Railway systems assets are typically a combination of mechanical and electrical parts making their degradation and eventual failure difficult to predict.
The assets here refer to the electronic, electrical and mechanical systems associated with train operation, which do not include stations’ electrical and mechanical facilities, nor the structures. Railway systems assets include rolling stock (trains), signalling and control, telecommunications, power supply and traction power and trackwork.
We will look at opportunities that can be realised to improve asset life prediction despite unknown degradation and imprecise failure mode understanding, including:
- Supplier availability assessment, to increase the awareness of life cycle management of assets and how today’s decisions affect future procurement;
- Obsolescence assessment, to study current asset condition and remaining life, as well as the supply chains of assets;
- Staff, to consider how the maintenance strategy and approach affects the staff implementing it.
Supplier Availability Assessment
Railway systems assets are generally procured from overseas suppliers. Working with a variety of railway operators, this is typically attributed to: a lack of equipment supplier in-country; local suppliers lacking the technology; stiff competition during the supplier tendering process; and local suppliers lacking the quality of output to meet stringent international standards.
There is also often an assumption from procurement decision makers that they would receive the same level of support from an overseas supplier as they would from local suppliers. The supplier may even establish a local office temporarily and have this office serve as a pass-through for parts and service requests to be re-directed to the supplier’s base office outside the territory.
Two problems arise from this arrangement:
- Longer lead time for spares, and
- A lack of specialised engineers (supplier experts for design and rectification) stationing full-time in the local office.

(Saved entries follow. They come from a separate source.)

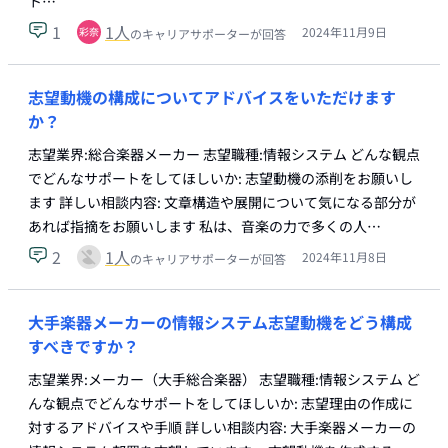
ト…
1
1
人
2024年11月9日
のキャリアサポーターが回答
志望動機の構成についてアドバイスをいただけます
か？
志望業界:総合楽器メーカー 志望職種:情報システム どんな観点
でどんなサポートをしてほしいか: 志望動機の添削をお願いし
ます 詳しい相談内容: 文章構造や展開について気になる部分が
あれば指摘をお願いします 私は、音楽の力で多くの人…
2
1
人
2024年11月8日
のキャリアサポーターが回答
大手楽器メーカーの情報システム志望動機をどう構成
すべきですか？
志望業界:メーカー（大手総合楽器） 志望職種:情報システム ど
んな観点でどんなサポートをしてほしいか: 志望理由の作成に
対するアドバイスや手順 詳しい相談内容: 大手楽器メーカーの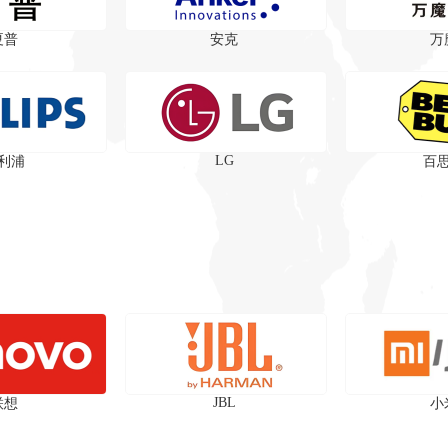
夏普
安克
万
LG
利浦
百
JBL
联想
小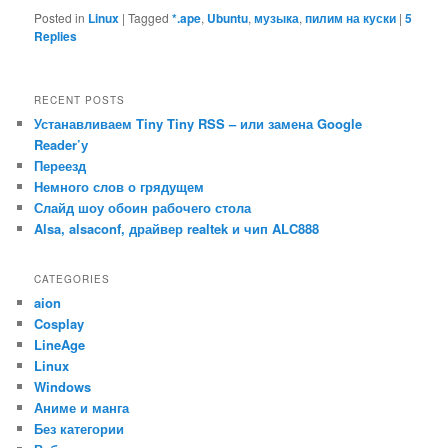
Posted in
Linux
|
Tagged
*.ape
,
Ubuntu
,
музыка
,
пилим на куски
|
5
Replies
RECENT POSTS
Устанавливаем Tiny Tiny RSS – или замена Google
Reader’у
Переезд
Немного слов о грядущем
Слайд шоу обоин рабочего стола
Alsa, alsaconf, драйвер realtek и чип ALC888
CATEGORIES
aion
Cosplay
LineAge
Linux
Windows
Аниме и манга
Без категории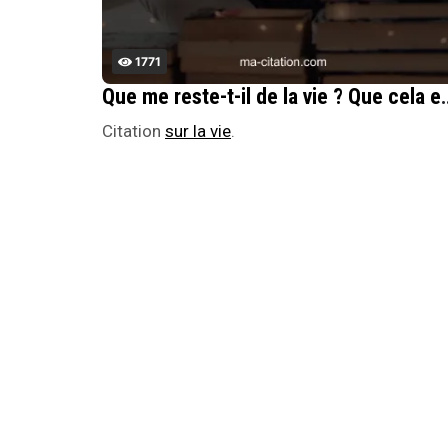
1771
Que me reste-t-il de la vie ? Que cela est Ã©tr
Citation
sur la vie
.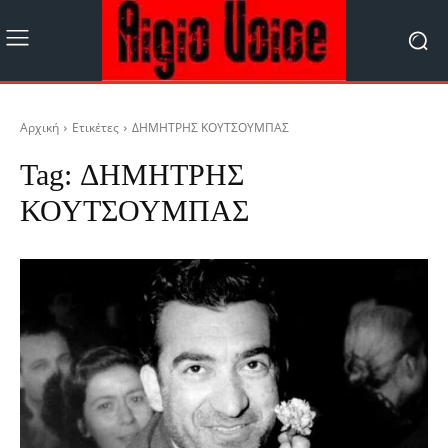
Αρχική
Ετικέτες
ΔΗΜΗΤΡΗΣ ΚΟΥΤΣΟΥΜΠΑΣ
Tag:
ΔΗΜΗΤΡΗΣ
ΚΟΥΤΣΟΥΜΠΑΣ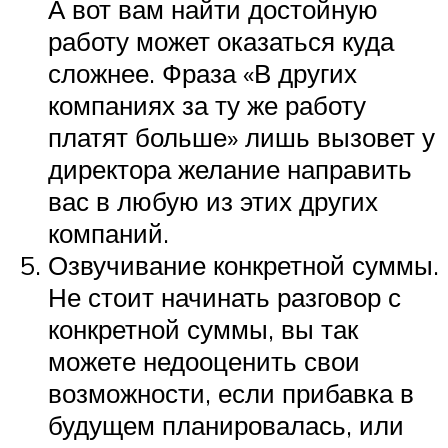
А вот вам найти достойную
работу может оказаться куда
сложнее. Фраза «В других
компаниях за ту же работу
платят больше» лишь вызовет у
директора желание направить
вас в любую из этих других
компаний.
Озвучивание конкретной суммы.
Не стоит начинать разговор с
конкретной суммы, вы так
можете недооценить свои
возможности, если прибавка в
будущем планировалась, или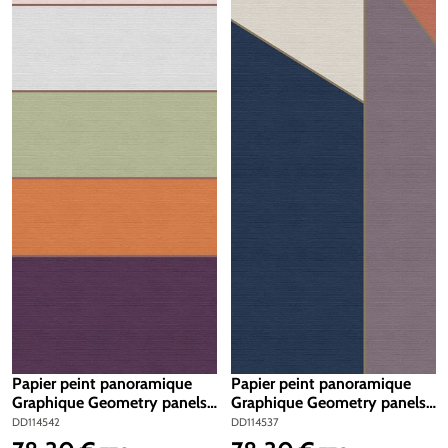
Papier peint panoramique
Papier peint panoramique
Graphique Geometry panels
Graphique Geometry panels
3 - Référence DD114542 -
2 - Référence DD114537 -
DD114542
DD114537
Intissé 200g/m2 - Standard
Intissé 200g/m2 - Standard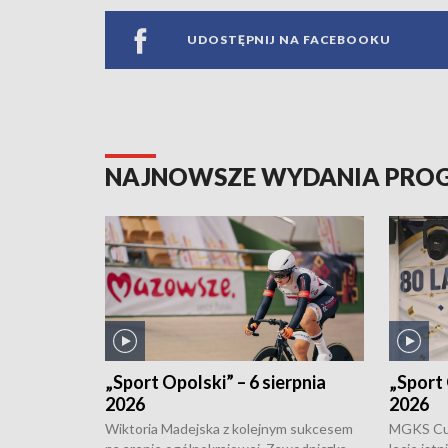
UDOSTĘPNIJ NA FACEBOOKU
NAJNOWSZE WYDANIA PR
„Sport Opolski” – 6 sierpnia
„Sport 
2026
2026
Wiktoria Madejska z kolejnym sukcesem
MGKS Cuk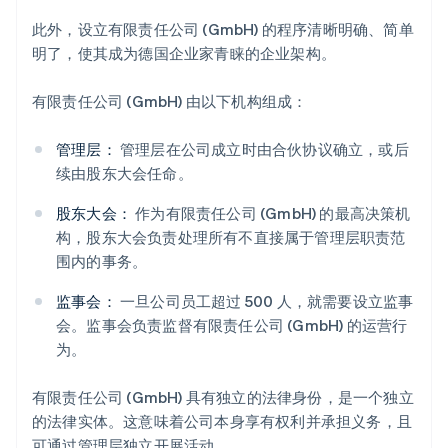
此外，设立有限责任公司 (GmbH) 的程序清晰明确、简单
明了，使其成为德国企业家青睐的企业架构。
有限责任公司 (GmbH) 由以下机构组成：
管理层：
管理层在公司成立时由合伙协议确立，或后
续由股东大会任命。
股东大会：
作为有限责任公司 (GmbH) 的最高决策机
构，股东大会负责处理所有不直接属于管理层职责范
围内的事务。
监事会：
一旦公司员工超过 500 人，就需要设立监事
会。监事会负责监督有限责任公司 (GmbH) 的运营行
为。
有限责任公司 (GmbH) 具有独立的法律身份，是一个独立
的法律实体。这意味着公司本身享有权利并承担义务，且
可通过管理层独立开展活动。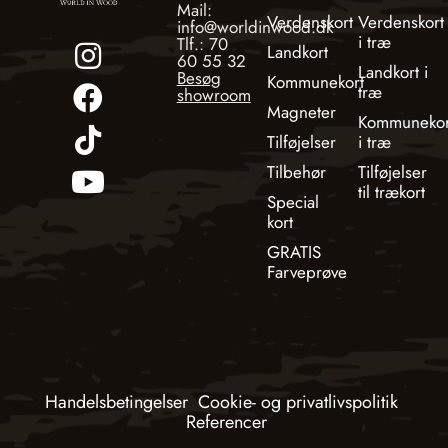
Mail:
Verdenskort
Verdenskort
info@worldinwood.dk
i træ
Tlf.: 70
Landkort
60 55 32
Landkort i
Besøg
Kommunekort
træ
showroom
Magneter
Kommunekor
Tilføjelser
i træ
Tilbehør
Tilføjelser
til trækort
Special
kort
GRATIS
Farveprøve
Handelsbetingelser
Cookie- og privatlivspolitik
Referencer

Unless faults are foreseen in advance, the delay caused by sending and receiving parts forces equipment to stay idle for days awaiting the replacement parts’ arrival.
A worst-case scenario can arise when the procurement decision maker takes maintenance for granted. The maintainer must uphold the level of train service (as per key performance indicator) despite the problems of overseas supply.
Opportunity: To consider an optimal life cycle cost of an asset during tender specifications. With an increased awareness of life cycle management of assets, railway companies and government bodies can involve downstream stakeholders in the procurement planning of second-generation assets.